Eye Movement and Vestibular Tests
Concussions frequently disrupt how the eyes move and how the brain processes motion, so several sideline tools focus specifically on these systems. The Vestibular/Ocular Motor Screening (VOMS) assessment checks five areas: smooth pursuit (tracking a moving object), saccades (rapidly shifting gaze between two points horizontally and vertically), convergence (focusing on an object moving toward the nose), the vestibular ocular reflex (keeping vision stable while turning the head), and visual motion sensitivity (tolerance of busy visual environments). After each task, the athlete rates any changes in headache, dizziness, nausea, and fogginess on a 0-to-10 scale. A spike in symptoms during any of these tasks points toward concussion-related dysfunction.
The King-Devick test takes a different approach. The athlete reads single-digit numbers aloud from three test cards as quickly as possible without errors. It captures problems with rapid eye movements, attention, and language processing, all functions that suffer when the brain isn’t working normally. A worsening of five seconds or more compared to baseline is a red flag strongly associated with head trauma and is sometimes used as a threshold for pulling an athlete from play.
Why Sideline Tests Are Imperfect
No sideline test is a concussion detector with perfect accuracy.

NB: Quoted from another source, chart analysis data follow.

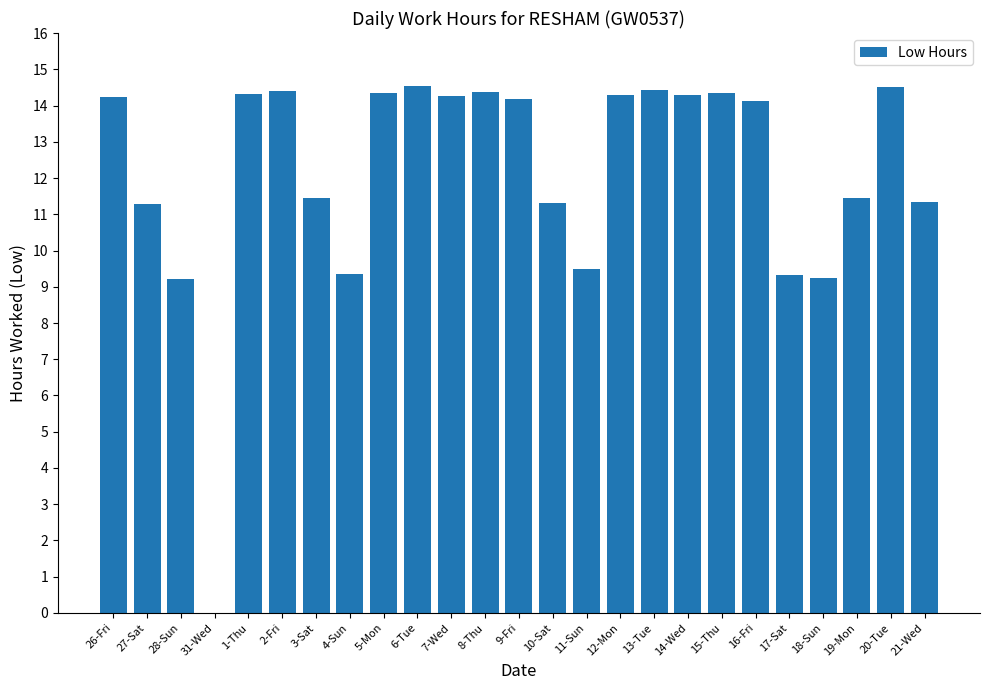

The chart shows a value of 14.3 at 17-Sat. True or false?

False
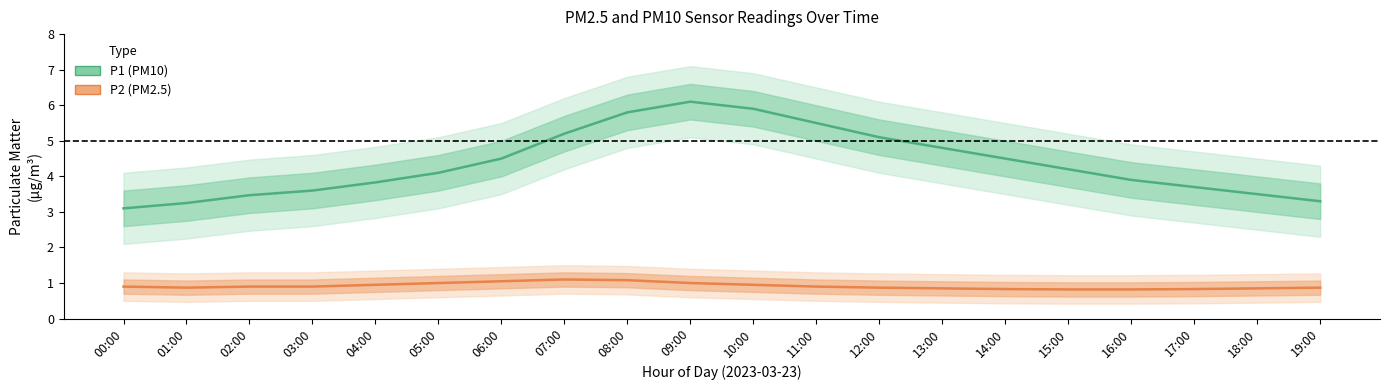

Where is P1 (PM10) nearest to the value 4?

05:00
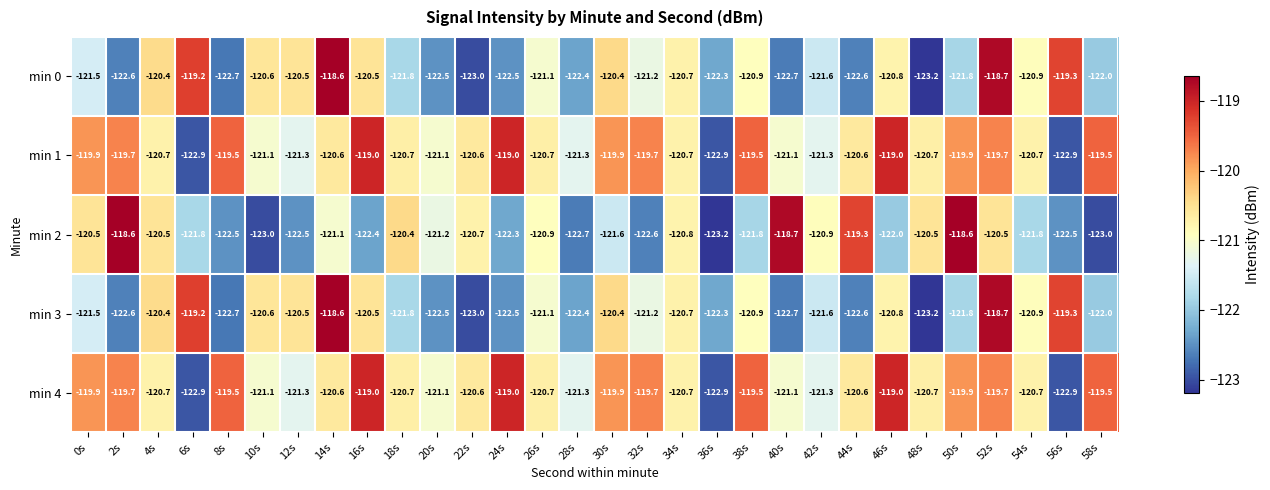

At which label is min 2 closest to -120?

18s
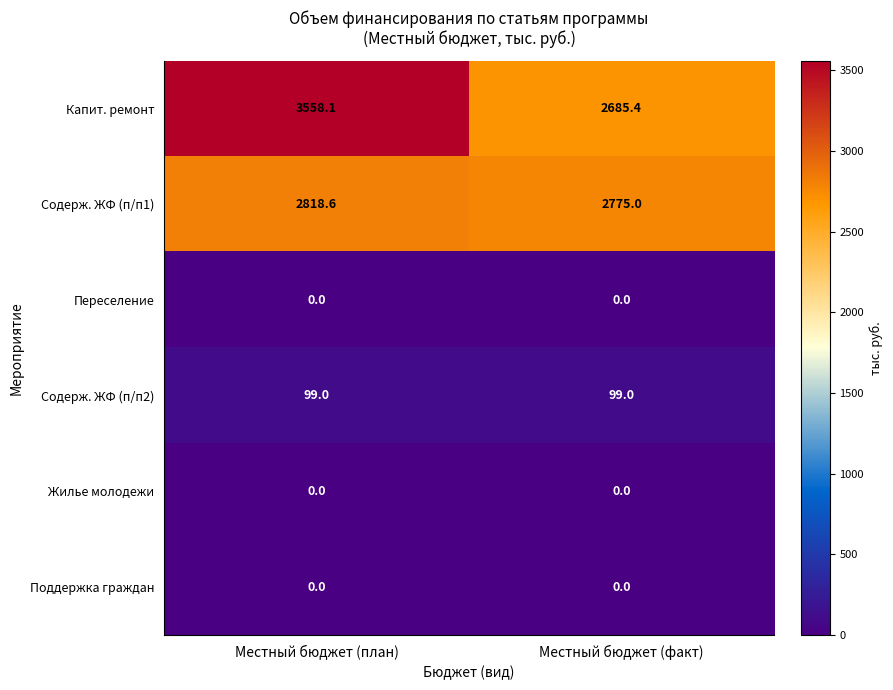

Between Местный бюджет (план) and Местный бюджет (факт), which series saw the biggest shift?

Капит. ремонт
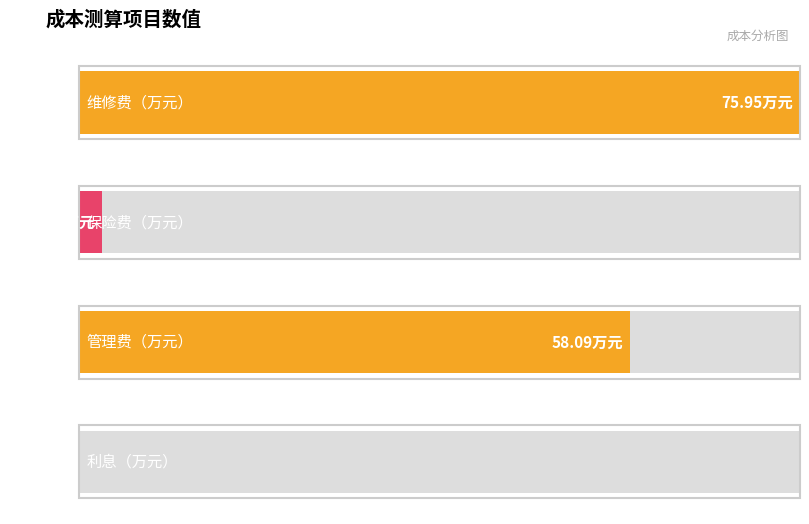

Which has a higher value, 管理费（万元） or 保险费（万元）?

管理费（万元）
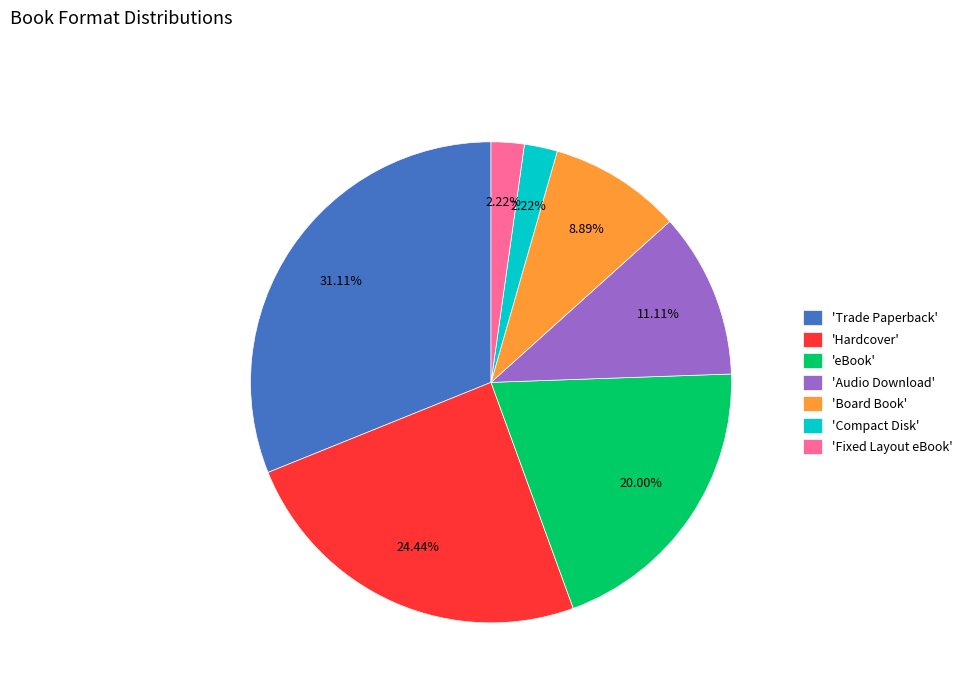

To the nearest percent, what is the average slice percentage?

14%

The pooled sensitivity of available screening tools ranges from about 50% to 88%, meaning some concussions will be missed, particularly mild ones. Specificity sits around 80% to 85%, so most non-concussed athletes will correctly test as fine.

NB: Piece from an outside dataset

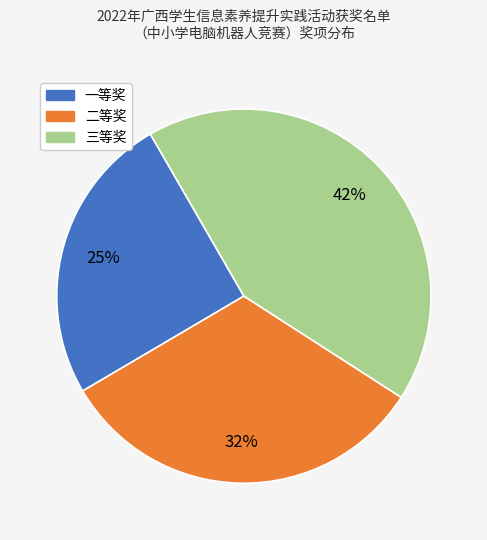

To the nearest percent, what is the difference between the 三等奖 and 一等奖 slice percentages?

17%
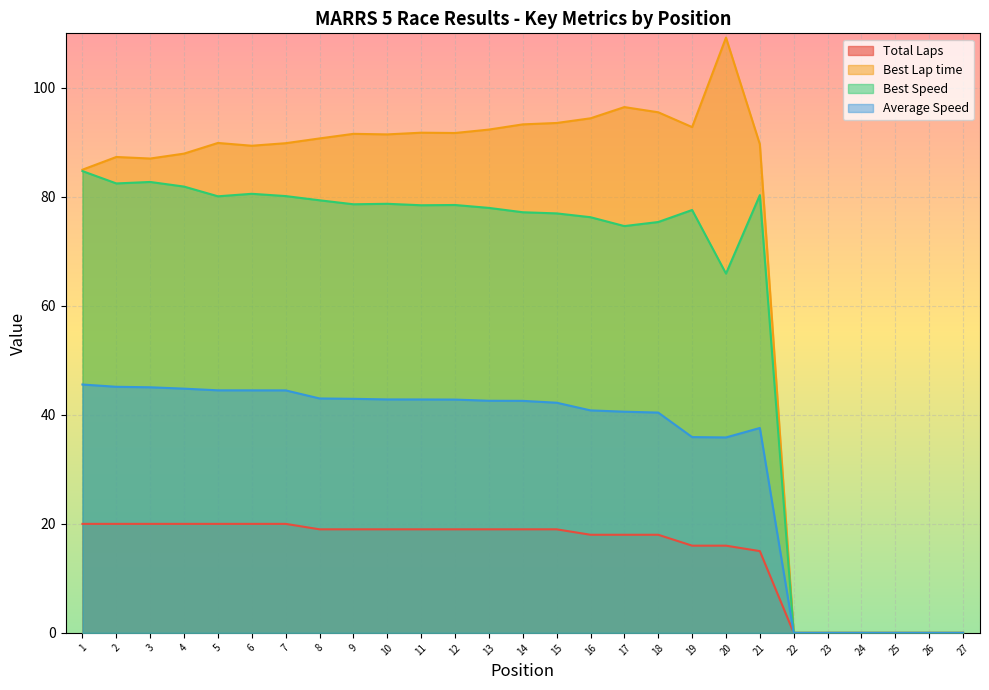

What is the difference between the Best Lap time values at 7 and 22?

89.8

The sideline environment itself creates challenges. Physical exertion, adrenaline, crowd noise, and the intensity of competition can all produce symptoms that overlap with concussion, like headache, fatigue, and difficulty concentrating. Medical staff have acknowledged difficulty distinguishing between mild cognitive deficits from a concussion and the normal effects of playing a hard game. This overlap is one reason the tests emphasize comparison to individual baselines rather than relying solely on a single post-injury score.
Athletes also underreport symptoms. Some don’t want to leave the game. Some genuinely don’t realize something is wrong. This is particularly concerning with younger athletes, where self-reporting is less reliable and parents, coaches, and medical staff need to lean more heavily on objective testing tools rather than taking the athlete’s word for how they feel. A child-specific version of the SCAT6 exists for athletes under 13, with age-appropriate modifications to the cognitive and symptom sections.

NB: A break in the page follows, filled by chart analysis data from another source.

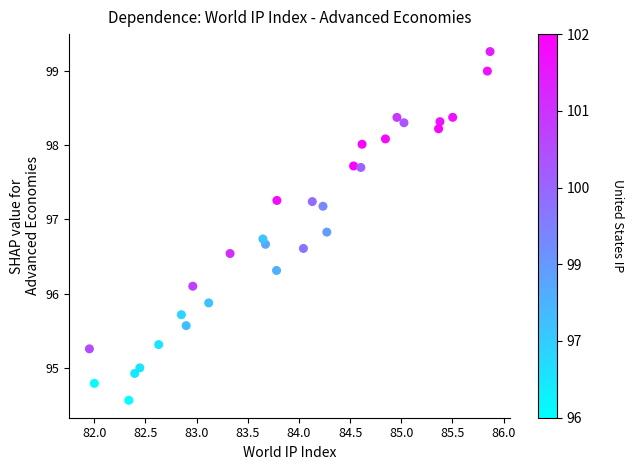

What is the range of X values (max minus min)?

3.9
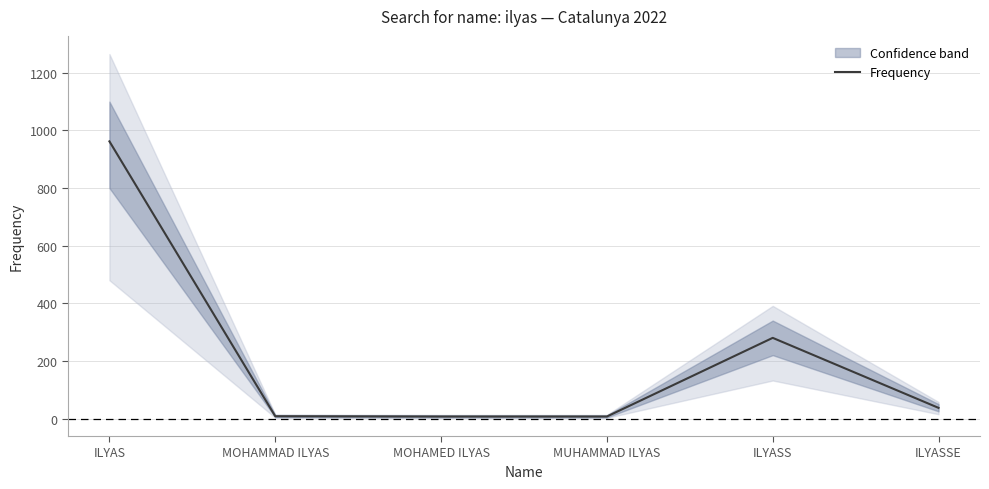

Is it true that the value at MUHAMMAD ILYAS is 7?

True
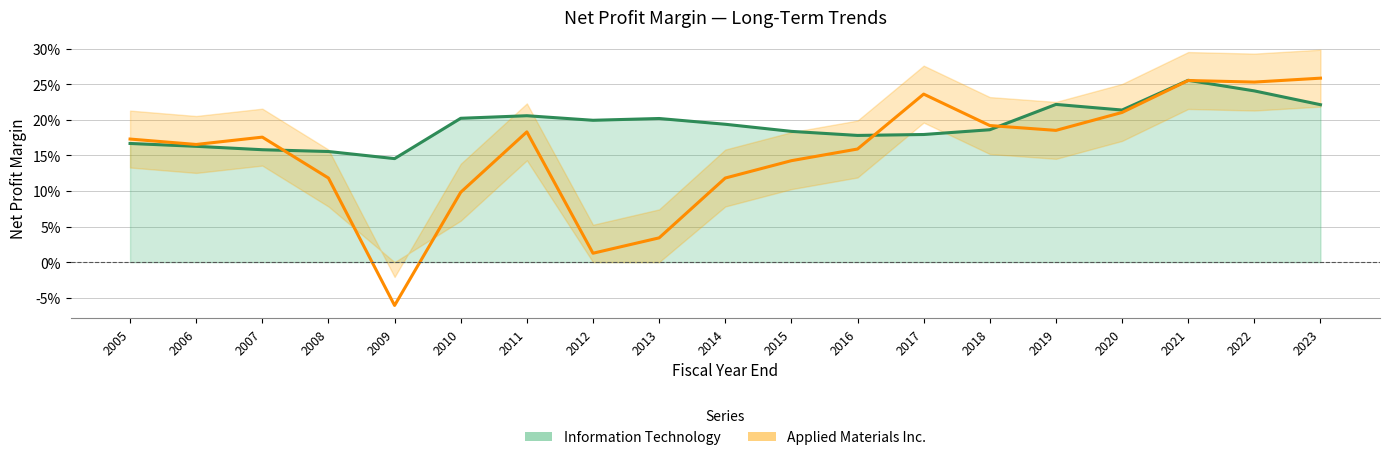

Rank the series by their maximum value, from lowest to highest.

Information Technology, Applied Materials Inc.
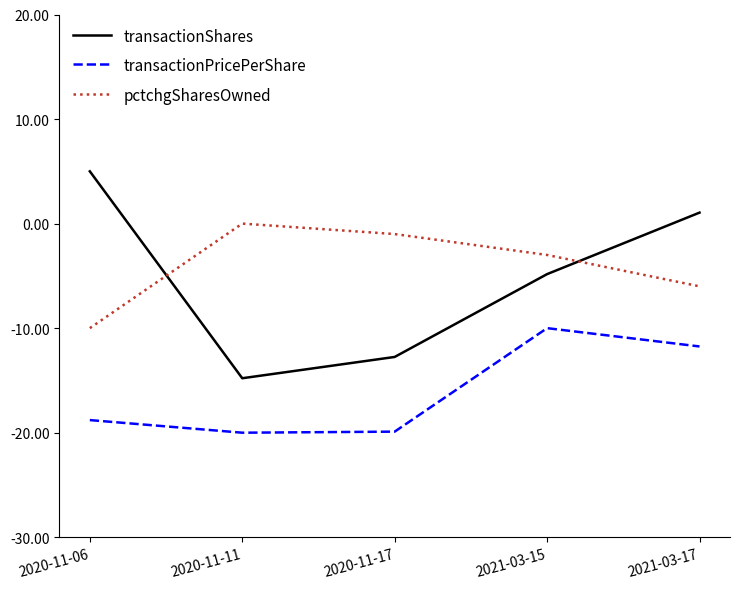

What is the total value across all series at 2020-11-06?

-23.8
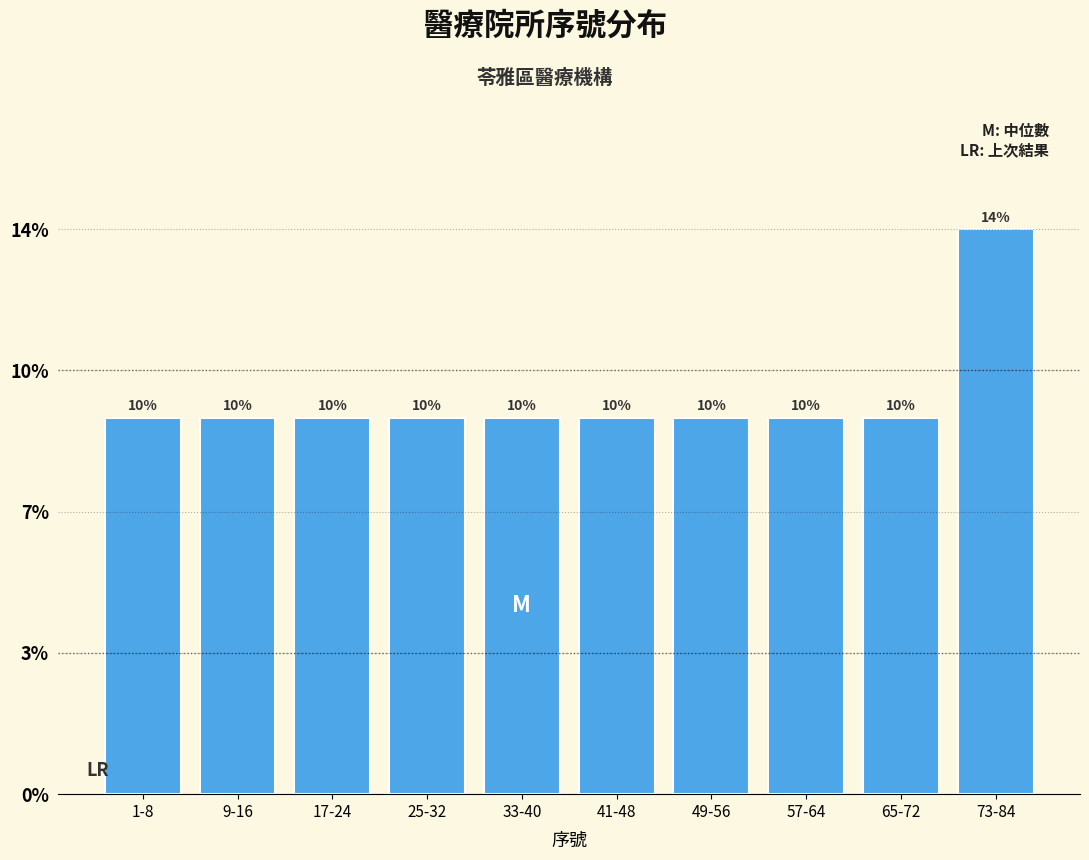

Are the bars horizontal?

No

What Happens After You Fail a Sideline Test
If any component of the sideline evaluation raises concern, the athlete is removed from play immediately. There is no “wait and see” on the same day. The CDC’s guidance is clear: the athlete stays out for the remainder of that game or practice and cannot return until evaluated and cleared by a healthcare provider. Coaches and trainers are not qualified to judge the severity of a concussion on their own.
The sideline test is a screening tool, not a final diagnosis. It tells medical staff whether a concussion is likely, but a full clinical evaluation follows. That typically involves more detailed neurocognitive testing, symptom monitoring over subsequent days, and sometimes imaging to rule out more serious injuries like bleeding in the brain. The sideline assessment is the first gate, designed to catch injuries early and keep athletes from returning to play while their brain is still vulnerable to a second impact.